Saímos todos juntos, a noite parecia quente. Você não foi, pois nos encontraríamos em sua casa às duas da manhã. Não sei como tudo se passou realmente, embora tenha vivido os fatos. Contaram-me que fomos ao Café com Letras e que cheguei em sua casa duas horas antes o previsto, completamente bêbada. Sua mãe, que também estava embriagada, deixou-me entrar e esperar.

Sei que devo ter achado tudo isso muito estranho e agora, ao tentar ordenar os acontecimentos, até improvável. Fui até seu quarto, deitei-me em sua cama e, de tão confortável, adormeci.

Meio que ainda sonolenta vi a porta se abrir docemente, quase sem ranger : era você, que veio caminhando leve, doce e linda... sorria gostoso. Era como se te visse, a me ver sonhar… Mas me assustei com a mudança brusca de sonho à realidade, embora a contigüidade os ligasse, o que fez com que de calmo o pulso se acelerasse e como que numa mistura de sensações senti meu corpo todo pular : a visão que tinha era embaçada, mas real.

Ainda não estava completamente lúcida e foi quando me cumprimentou. Respondi me virando de lado, tentando voltar ao sonho. Mas você se assentou na beirada da cama, puxou-me contra seu corpo e beijou meu rosto, ombro e mais abaixo ainda, minha canela. Como num reflexo, ergui o corpo e nos abraçamos… Um abraço tão demorado que ainda agora, ao relembrar, consigo sentir seu cheiro e, sutilmente e ao mesmo forte e decisiva, sua pele. Foi isso, naquele instante, que me fez enxergar. Ficamos assim, tronco a tronco, seios colados, cabeças sobre os ombros quando eu, insana, deixei meu corpo ir e te perdi de mim, transformando o lugar onde antes vivera o carinho, em um vão.

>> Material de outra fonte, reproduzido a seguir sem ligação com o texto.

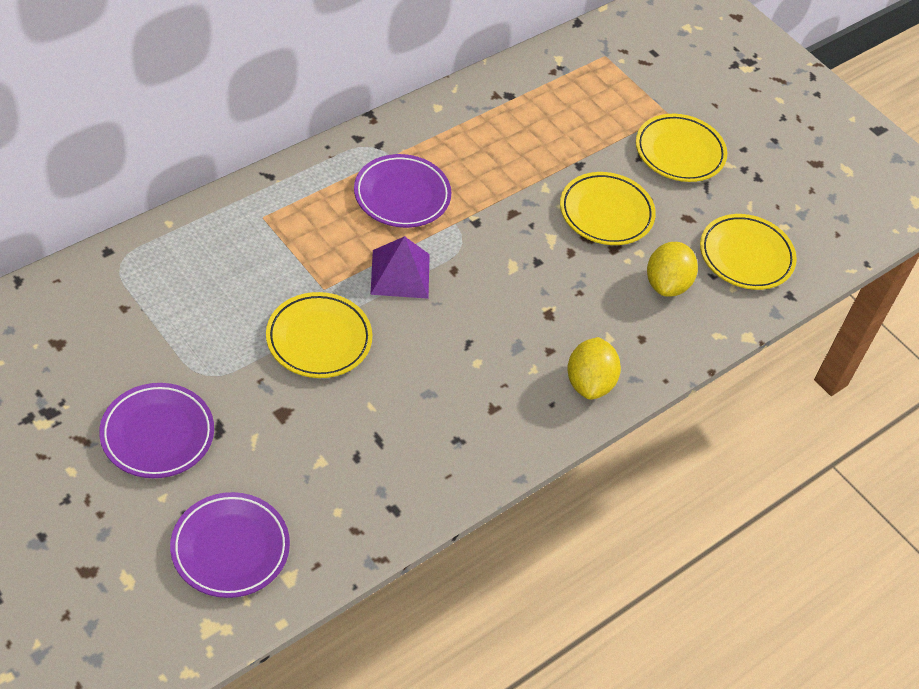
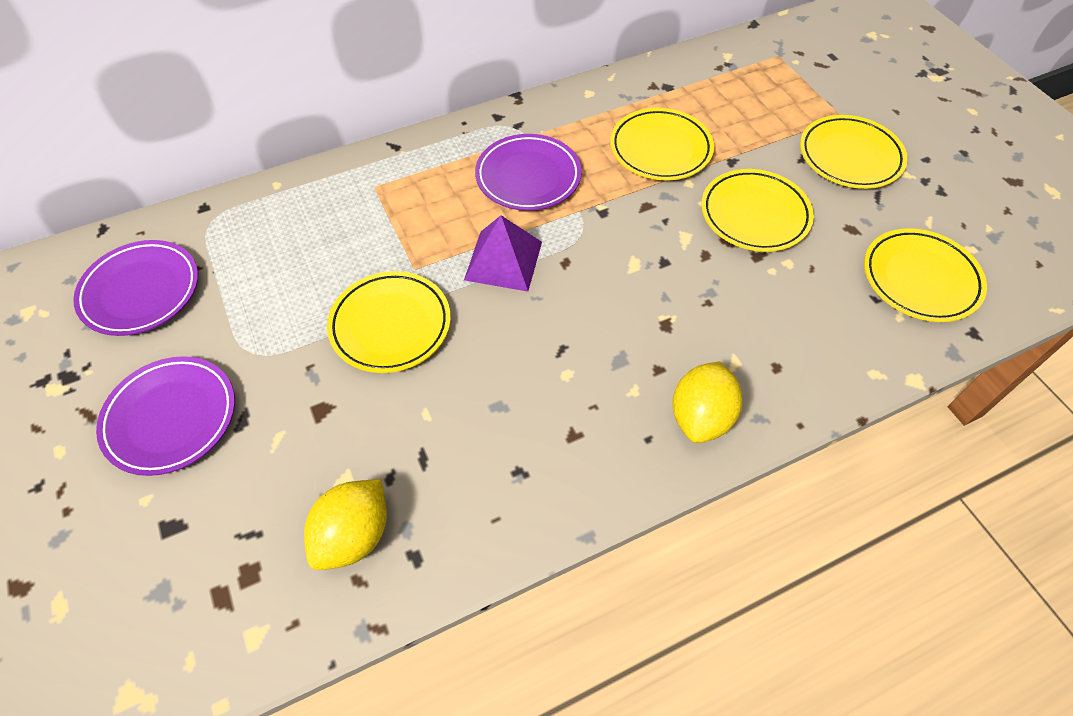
camera: 20 degrees right, 5 degrees up
(230, 548) = (196, 582): purple plate -> purple plate (141, 291)
(514, 158) = (660, 149): none -> yellow plate
(667, 284) = (817, 303): yellow lemon -> yellow lemon (354, 535)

Feito o silêncio nos olhamos e, como se fôssemos habituadas uma a outra, iniciamos uma conversa informal. As coisas iam bem até que seu amigo entrou, sem nos pedir licença como se não fosse a hora imprópria. Logo estava se apresentando e não parava de falar! Pouco a pouco, isso fez com a nossa dissimulada informalidade se transformasse em transtorno e foi isso, justamente isso, que me levou ao erro de te dar aquele escrito. E mesmo com a entrada brusca do rapaz, nossa conversa triunfou, embora agora muda. Ainda com o envelope fechado nas mãos, olhou-o grave e indiferente. Sua insatisfação, no meio daquilo tudo, era nítida e se destacava mais ainda vinda de seus olhos grandes e verdes. E antes que me mandasse ir embora, saí dizendo que queria te rever, embora já soubesse ser o pedido inútil e a promessa insustentável.

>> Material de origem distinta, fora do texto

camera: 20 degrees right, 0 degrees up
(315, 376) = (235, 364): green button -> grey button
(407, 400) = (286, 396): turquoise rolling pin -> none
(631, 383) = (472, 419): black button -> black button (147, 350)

Meus amigos me esperavam na sala e foram eles as minhas pernas para sair daquela casa que, pequena por fora, tornara-se imensa. No caminho, um deles foi quem me contou o que havia se passado antes d’eu ver você -mas eu sentia o cheiro louco do seu travesseiro…- ele me falava sobre sua mãe -… o toque macio dos seus lábios, os seus seios contra os meus…- ele me falava da cafeteria… e percebi que talvez ainda me sentisse tocada ! Lembro-me de olhar bem para a namorada e esvair em lágrimas, enquanto ela em indiferença.

Naquele mesmo dia, a noite, retornei a sua casa e, outra vez, sua mãe me deixou entrar. Em seu quarto vi o papel rosa sobre a mesa. Peguei-o. Dos vazios você fizera uma caderneta : estavam escritos telefones e nomes de alguns rapazes. Um José sei lá o que, com endereço e encontro marcados para aquela noite. Havia outros de quem não me lembro o nome. Calmamente, aconcheguei-me em sua cama e olhando o papel, permaneci estática. Naquele eterno instante, tudo que eu pedia era para novamente sonhar.